▶ [Your goal]: All of the data is to be restated word for word.

== Segment start ==

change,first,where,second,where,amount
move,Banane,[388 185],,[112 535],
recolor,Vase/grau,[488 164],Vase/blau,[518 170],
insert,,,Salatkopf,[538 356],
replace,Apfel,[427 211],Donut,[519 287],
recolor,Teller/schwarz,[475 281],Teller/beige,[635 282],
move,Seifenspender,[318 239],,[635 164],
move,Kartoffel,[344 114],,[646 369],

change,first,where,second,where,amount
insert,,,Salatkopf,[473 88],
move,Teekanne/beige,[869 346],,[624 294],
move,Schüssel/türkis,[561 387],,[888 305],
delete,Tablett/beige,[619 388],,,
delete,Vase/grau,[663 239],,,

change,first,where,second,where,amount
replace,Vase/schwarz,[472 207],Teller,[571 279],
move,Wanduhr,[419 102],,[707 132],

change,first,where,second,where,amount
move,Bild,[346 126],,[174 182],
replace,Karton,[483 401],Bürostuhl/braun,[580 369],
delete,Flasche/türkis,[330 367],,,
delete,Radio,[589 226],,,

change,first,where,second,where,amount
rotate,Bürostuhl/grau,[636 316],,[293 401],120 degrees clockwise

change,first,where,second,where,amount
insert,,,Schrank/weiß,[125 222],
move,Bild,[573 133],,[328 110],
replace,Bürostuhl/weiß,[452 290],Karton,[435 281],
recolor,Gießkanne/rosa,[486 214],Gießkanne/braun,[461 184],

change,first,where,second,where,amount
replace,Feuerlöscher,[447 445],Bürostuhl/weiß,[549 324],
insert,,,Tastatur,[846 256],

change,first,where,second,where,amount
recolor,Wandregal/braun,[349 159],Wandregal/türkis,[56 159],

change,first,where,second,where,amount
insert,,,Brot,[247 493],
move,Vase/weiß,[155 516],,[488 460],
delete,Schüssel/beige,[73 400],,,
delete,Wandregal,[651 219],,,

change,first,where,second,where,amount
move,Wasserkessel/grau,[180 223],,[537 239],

== Segment end ==

▶ [Worked solution]:
change,first,where,second,where,amount
move,Banane,[388 185],,[112 535],
recolor,Vase/grau,[488 164],Vase/blau,[518 170],
insert,,,Salatkopf,[538 356],
replace,Apfel,[427 211],Donut,[519 287],
recolor,Teller/schwarz,[475 281],Teller/beige,[635 282],
move,Seifenspender,[318 239],,[635 164],
move,Kartoffel,[344 114],,[646 369],

change,first,where,second,where,amount
insert,,,Salatkopf,[473 88],
move,Teekanne/beige,[869 346],,[624 294],
move,Schüssel/türkis,[561 387],,[888 305],
delete,Tablett/beige,[619 388],,,
delete,Vase/grau,[663 239],,,

change,first,where,second,where,amount
replace,Vase/schwarz,[472 207],Teller,[571 279],
move,Wanduhr,[419 102],,[707 132],

change,first,where,second,where,amount
move,Bild,[346 126],,[174 182],
replace,Karton,[483 401],Bürostuhl/braun,[580 369],
delete,Flasche/türkis,[330 367],,,
delete,Radio,[589 226],,,

change,first,where,second,where,amount
rotate,Bürostuhl/grau,[636 316],,[293 401],120 degrees clockwise

change,first,where,second,where,amount
insert,,,Schrank/weiß,[125 222],
move,Bild,[573 133],,[328 110],
replace,Bürostuhl/weiß,[452 290],Karton,[435 281],
recolor,Gießkanne/rosa,[486 214],Gießkanne/braun,[461 184],

change,first,where,second,where,amount
replace,Feuerlöscher,[447 445],Bürostuhl/weiß,[549 324],
insert,,,Tastatur,[846 256],

change,first,where,second,where,amount
recolor,Wandregal/braun,[349 159],Wandregal/türkis,[56 159],

change,first,where,second,where,amount
insert,,,Brot,[247 493],
move,Vase/weiß,[155 516],,[488 460],
delete,Schüssel/beige,[73 400],,,
delete,Wandregal,[651 219],,,

change,first,where,second,where,amount
move,Wasserkessel/grau,[180 223],,[537 239],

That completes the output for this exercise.